The ROS consists of a camera mounted inside the secure room paired with an Audio Visual Unit (AVU) installed outside the monitored area. Viewing and operation of the AVU is only possible for authorised users with valid electronic access control (EACS) credentials.

The system allows contact with the occupant under controlled conditions and removes the need for manual record-keeping since all actions taking place at the AVU are logged automatically so creating an audit-trail. This not only saves time during a night shift when occupants can be observed without risk by a single member of staff but also frees up their time to focus on core duties.

The ROS was originally designed in response to cases in police custody where incomplete or even falsified observation records came to light in death-in-custody tragedies. It became apparent that a system that can minimise the opportunity for human error in the protection of vulnerable people was equally appropriate in many other facilities apart from custodial environments.

The access control log in the AVU unit automatically creates an audit trail of when a room occupant is checked on, for how long and by whom. It also allows restriction of who can observe the room. These digital log records cannot be compromised and the powerful record of interaction helps protect the room occupant as well the personnel and institution whether it be during audits or as part of continuing improvement procedures.

PSI caught up with Neil Clements, a director of Sovereign Fire & Security, to find out more about the system which took three years to bring to market.

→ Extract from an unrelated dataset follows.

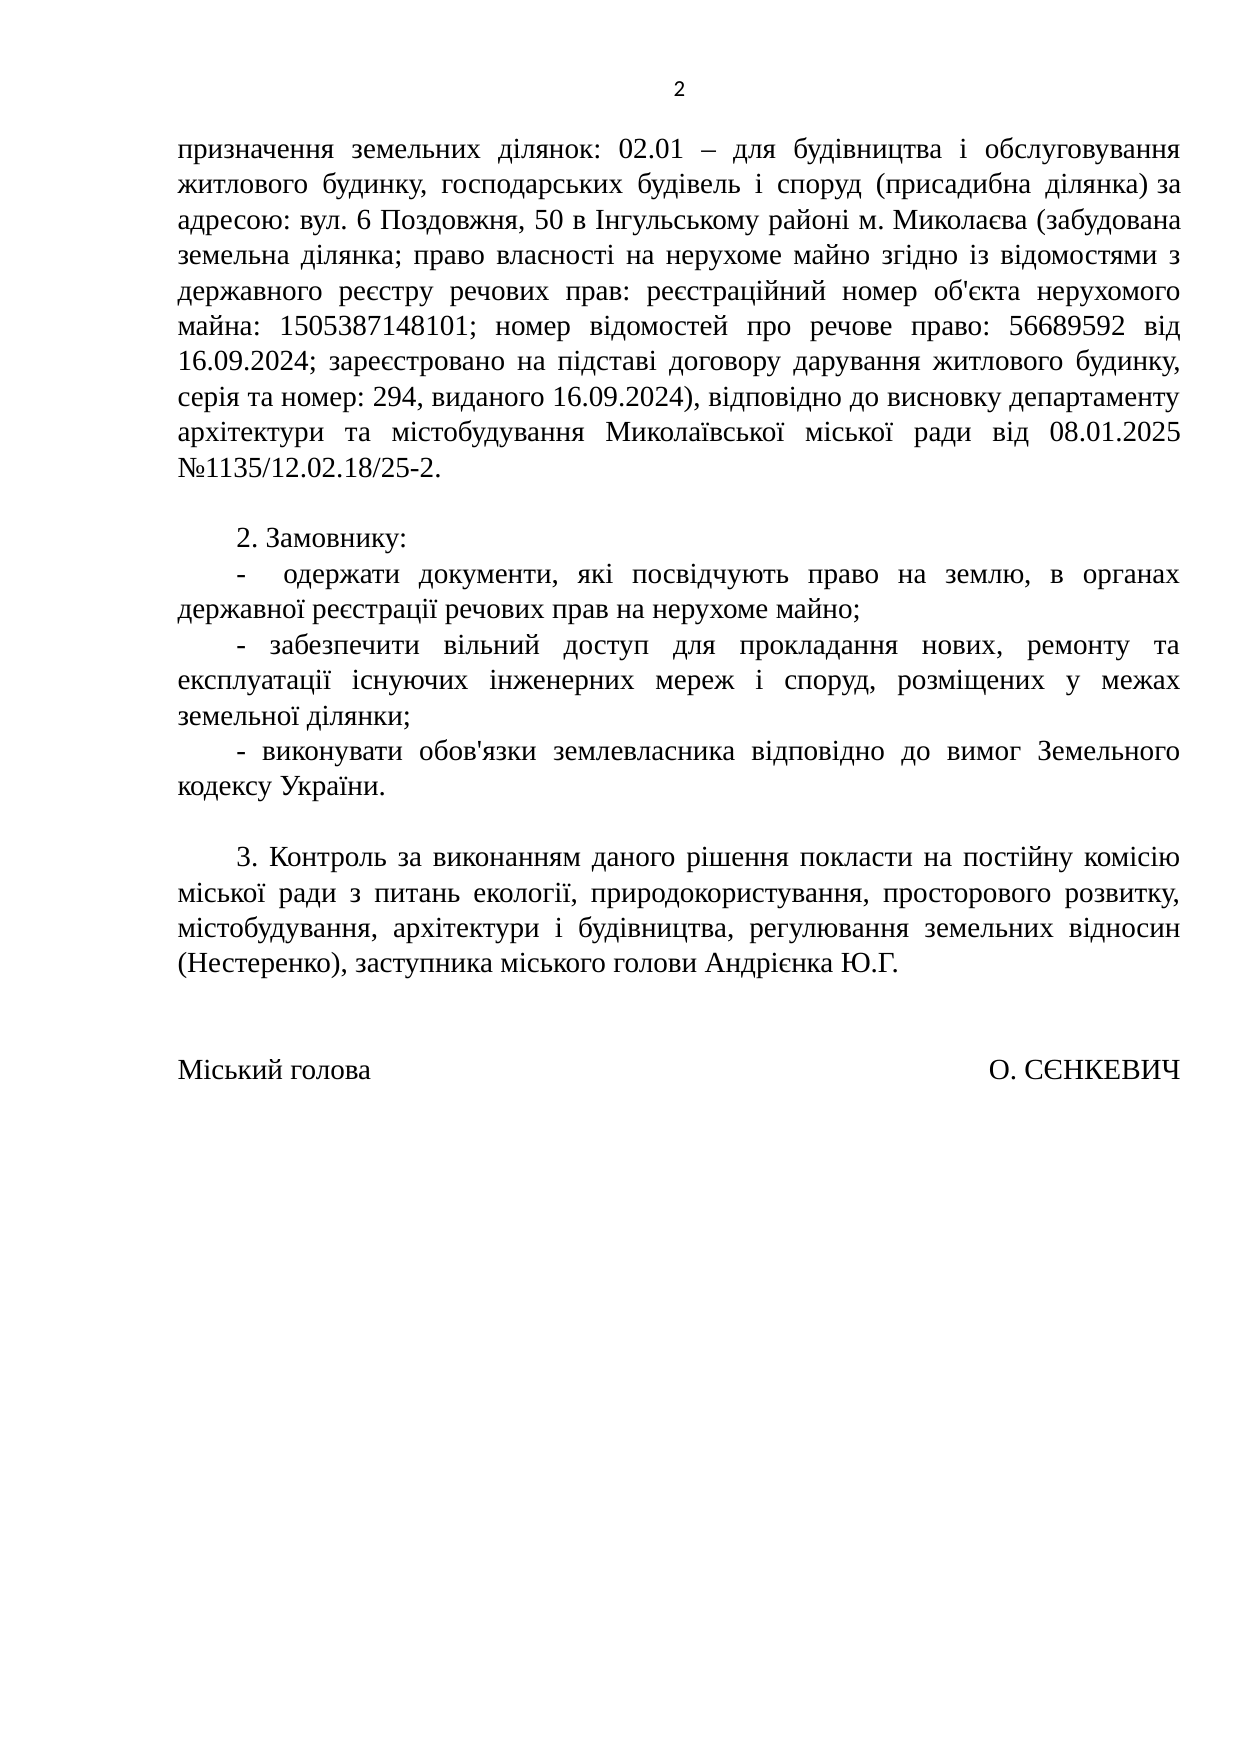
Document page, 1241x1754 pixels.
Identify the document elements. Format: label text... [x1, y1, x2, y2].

Was the product conceived as a result of customer request or a lack of suitable technology?

 Both. An existing client had a requirement/brief of what they wanted (ideally) but there was no product on the market to tick the boxes. There are no standards specific to this product sector so the specification came from agreed best practice, end-user experiences and operational wish-lists.

Which camera do you use with the system?

 The camera is a discreet corner-mounted unit with integrated infrared illuminators. The camera was designed to present zero risk to the room occupant in terms of making a ligature or other forms of self-harm. Crucially, it delivers 100% room coverage with a specialised lens. The camera is also fitted with an extremely sensitive audio system that can pick up life signs from the room occupant even when they are asleep.

How easy is the unit to install?

The installation as well as service and maintenance had to be really simple. Some of the environments where these systems are installed are occupied by very vulnerable people and it is not practical to have engineers on site for prolonged periods. While we shy away from the over-used cliché of ‘plug and play’ we had to consider installation and service from day one of the design process and have met this challenge fully.